● Exercise: Repeat the entire listing exactly. Omit all pictures.

● Material for this task:
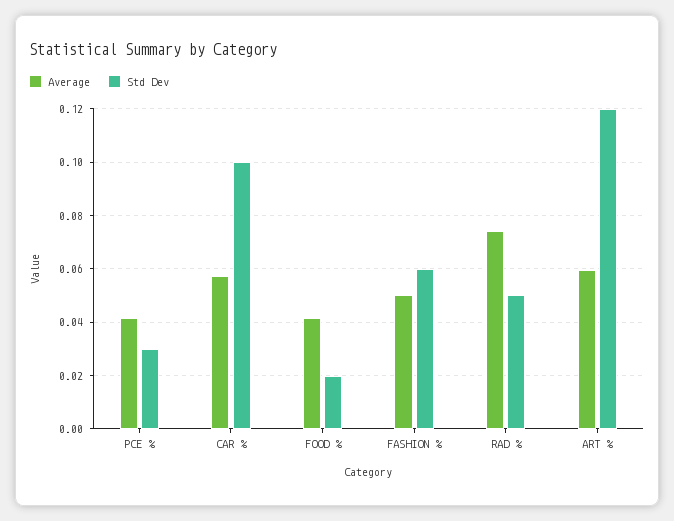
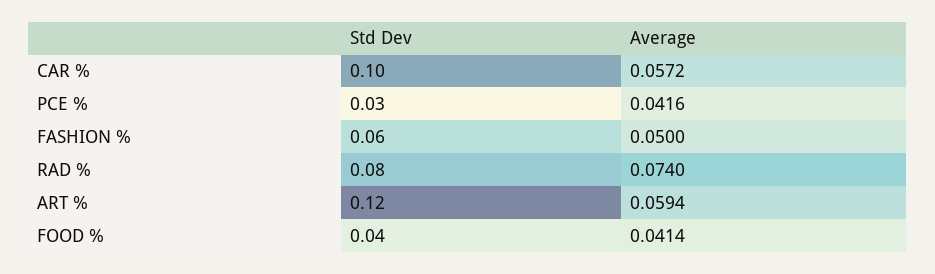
Std Dev, FOOD %: 0.02 -> 0.04
Std Dev, RAD %: 0.05 -> 0.08

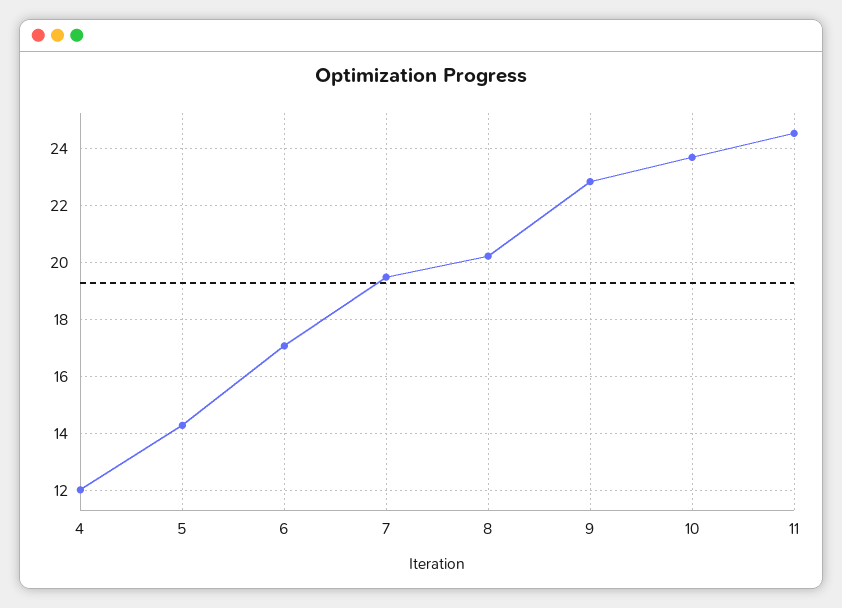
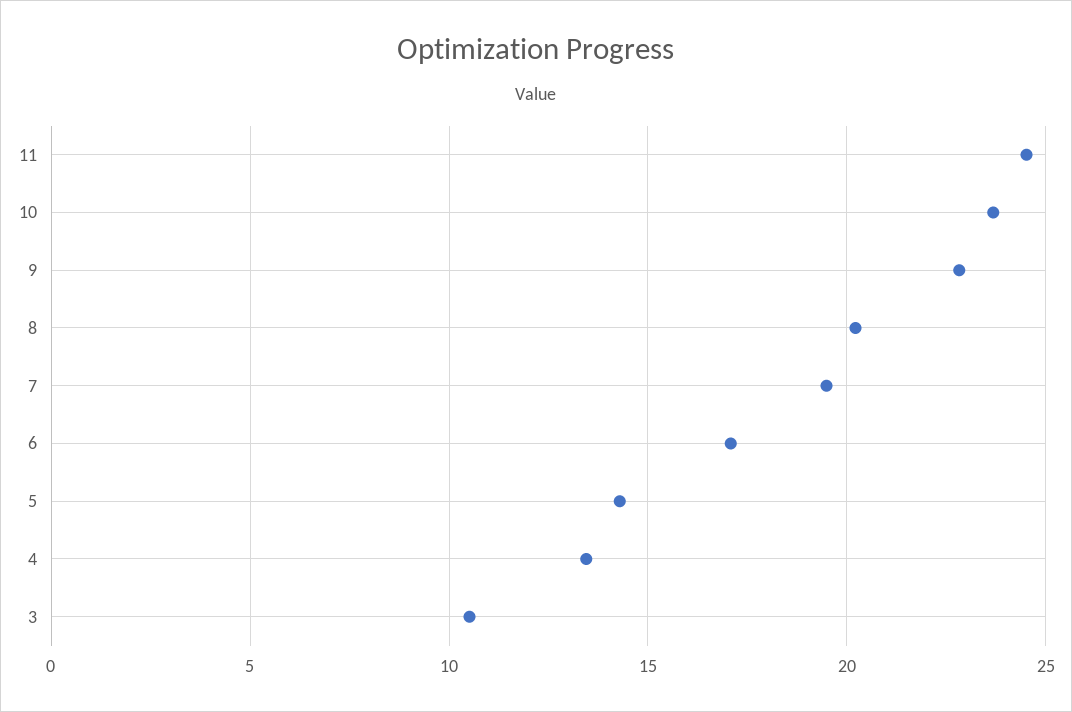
4: 12 -> 13.5
3: none -> 10.5

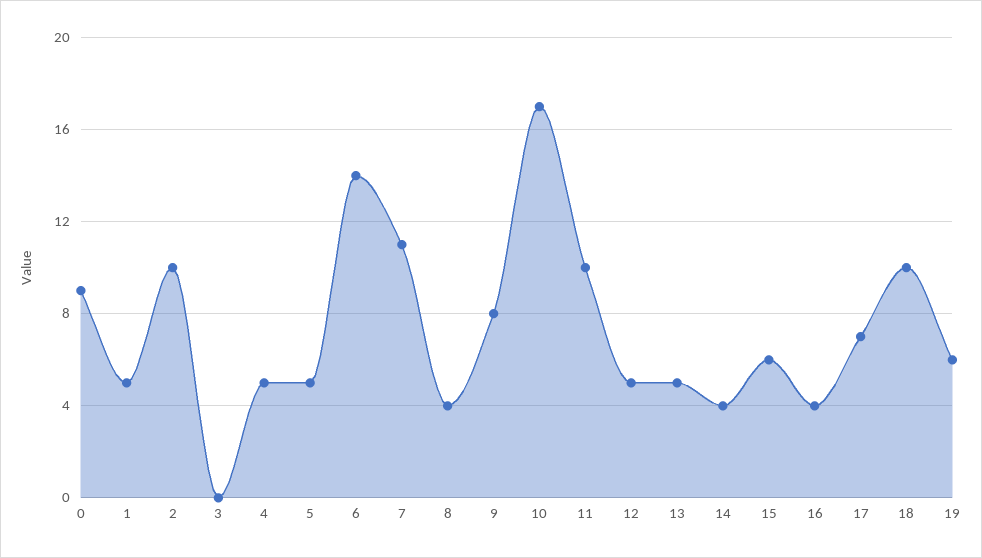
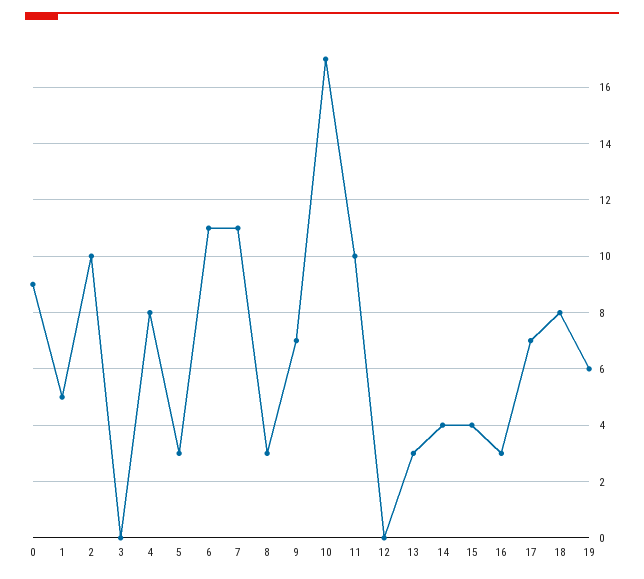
4: 5 -> 8
5: 5 -> 3
6: 14 -> 11
8: 4 -> 3
9: 8 -> 7
12: 5 -> 0
13: 5 -> 3
15: 6 -> 4
16: 4 -> 3
18: 10 -> 8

● Exercise answer:
Std Dev, FOOD %: 0.02 -> 0.04
Std Dev, RAD %: 0.05 -> 0.08

4: 12 -> 13.5
3: none -> 10.5

4: 5 -> 8
5: 5 -> 3
6: 14 -> 11
8: 4 -> 3
9: 8 -> 7
12: 5 -> 0
13: 5 -> 3
15: 6 -> 4
16: 4 -> 3
18: 10 -> 8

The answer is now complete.